More generally, good compile flags for GCC on the x86 platform are
gcc -O2 -fomit-frame-pointer -W -Wall
-O2 is the good optimization level in most cases. Optimizing besides it takes more time, and yields code that is much larger, but only a bit faster; such over-optimization might be useful for tight loops only (if any), which you may be doing in assembly anyway. In cases when you need really strong compiler optimization for a few files, do consider using up to -O6.
-fomit-frame-pointer allows generated code to skip the stupid frame pointer maintenance, which makes code smaller and faster, and frees a register for further optimizations. It precludes the easy use of debugging tools (gdb), but when you use these, you just don't care about size and speed anymore anyway.
-W -Wall enables all useful warnings and helps you to catch obvious stupid errors.
You can add some CPU-specific -m486 or such flag so that GCC will produce code that is more adapted to your precise CPU. Note that modern GCC has -mpentium and such flags (and PGCC has even more), whereas GCC 2.7.x and older versions do not. A good choice of CPU-specific flags should be in the Linux kernel.

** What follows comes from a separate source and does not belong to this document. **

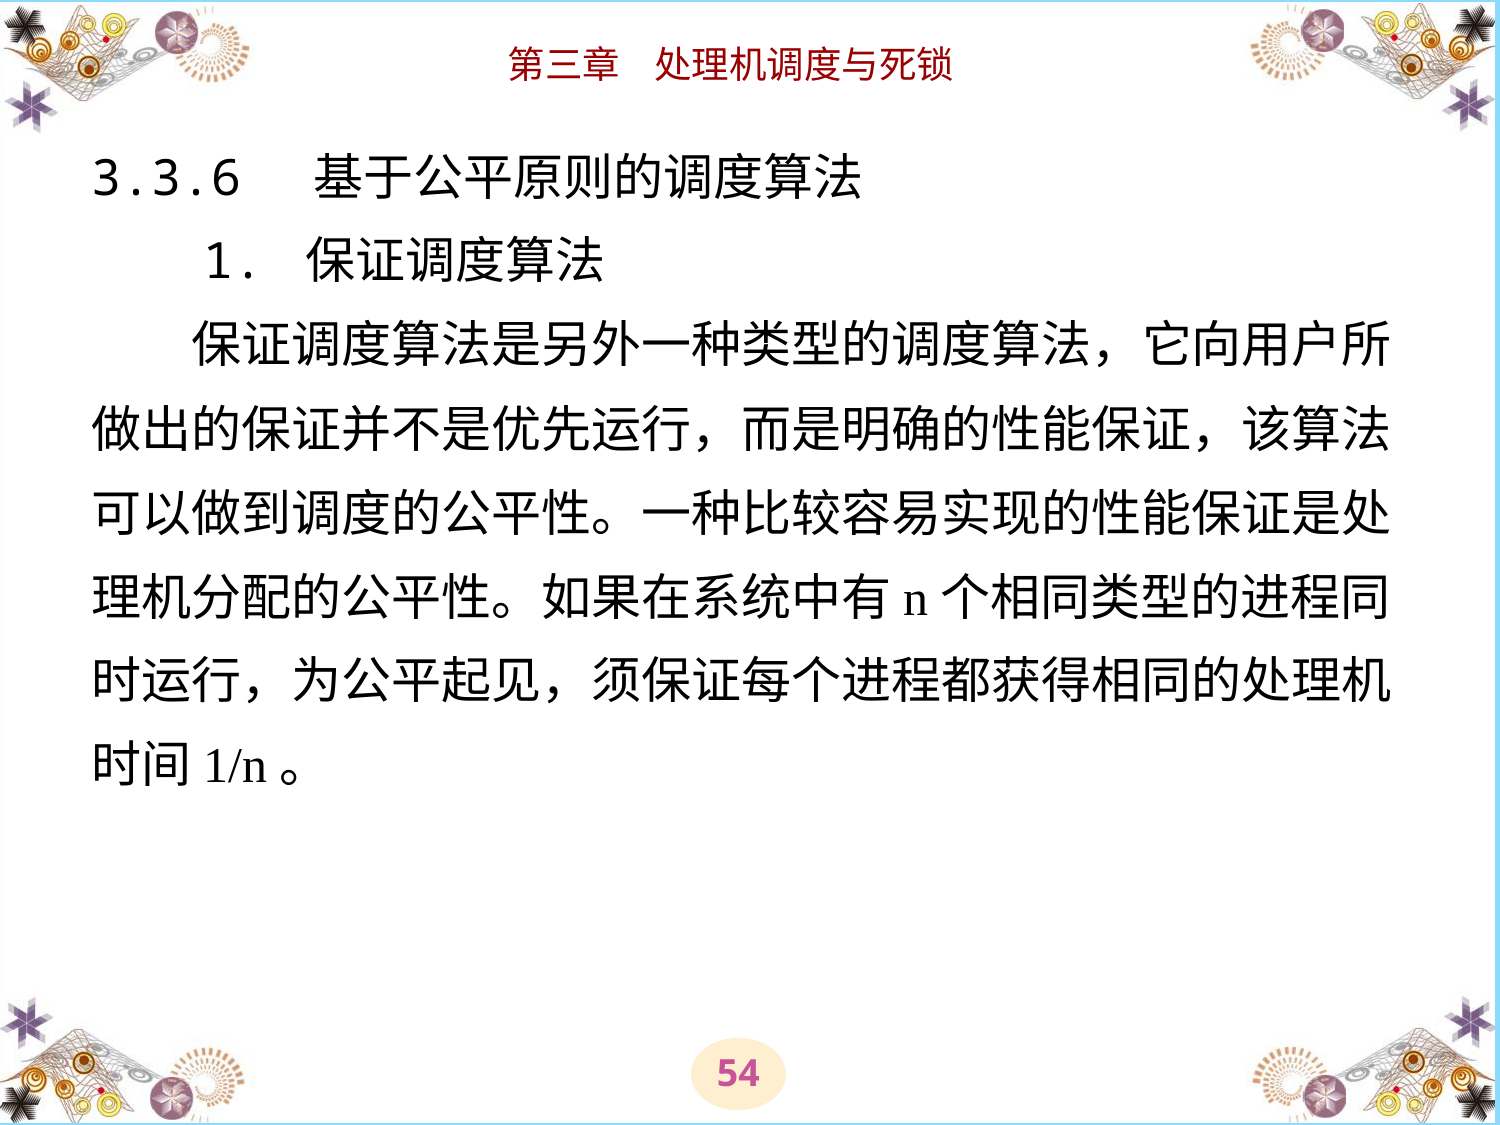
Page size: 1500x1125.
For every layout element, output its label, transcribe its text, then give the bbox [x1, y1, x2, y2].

picture [0, 2, 1495, 1123]
title 3.3.6 基于公平原则的调度算法 1. 保证调度算法 保证调度算法是另外一种类型的调度算法，它向用户所做出的保证并不是优先运行，而是明确的性能保证，该算法可以做到调度的公平性。一种比较容易实现的性能保证是处理机分配的公平性。如果在系统中有n个相同类型的进程同时运行，为公平起见，须保证每个进程都获得相同的处理机时间1/n。 [76, 113, 1424, 1024]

Check the TeXinfo documentation of your current GCC installation for more.
-m386 will help optimize for size, hence also for speed on computers whose memory is tight and/or loaded, since big programs cause swap, which more than counters any "optimization" intended by the larger code. In such settings, it might be useful to stop using C, and use instead a language that favors code factorization, such as a functional language and/or FORTH, and use a bytecode- or wordcode- based implementation.
Note that you can vary code generation flags from file to file, so performance-critical files will use maximum optimization, whereas other files will be optimized for size.
To optimize even more, option -mregparm=2 and/or corresponding function attribute might help, but might pose lots of problems when linking to foreign code, including libc. There are ways to correctly declare foreign functions so the right call sequences be generated, or you might want to recompile the foreign libraries to use the same register-based calling convention...
Note that you can add make these flags the default by editing file /usr/lib/gcc-lib/i486-linux/126.96.36.199/specs or wherever that is on your system (better not add -W -Wall there, though). The exact location of the GCC specs files on system can be found by gcc -v.
GCC allows (and requires) you to specify register constraints in your inline assembly code, so the optimizer always know about it; thus, inline assembly code is really made of patterns, not forcibly exact code.
Thus, you can put your assembly into CPP macros, and inline C functions, so anyone can use it in as any C function/macro. Inline functions resemble macros very much, but are sometimes cleaner to use. Beware that in all those cases, code will be duplicated, so only local labels (of 1: style) should be defined in that asm code. However, a macro would allow the name for a non local defined label to be passed as a parameter (or else, you should use additional meta-programming methods). Also, note that propagating inline asm code will spread potential bugs in them; so watch out doubly for register constraints in such inline asm code.
Lastly, the C language itself may be considered as a good abstraction to assembly programming, which relieves you from most of the trouble of assembling.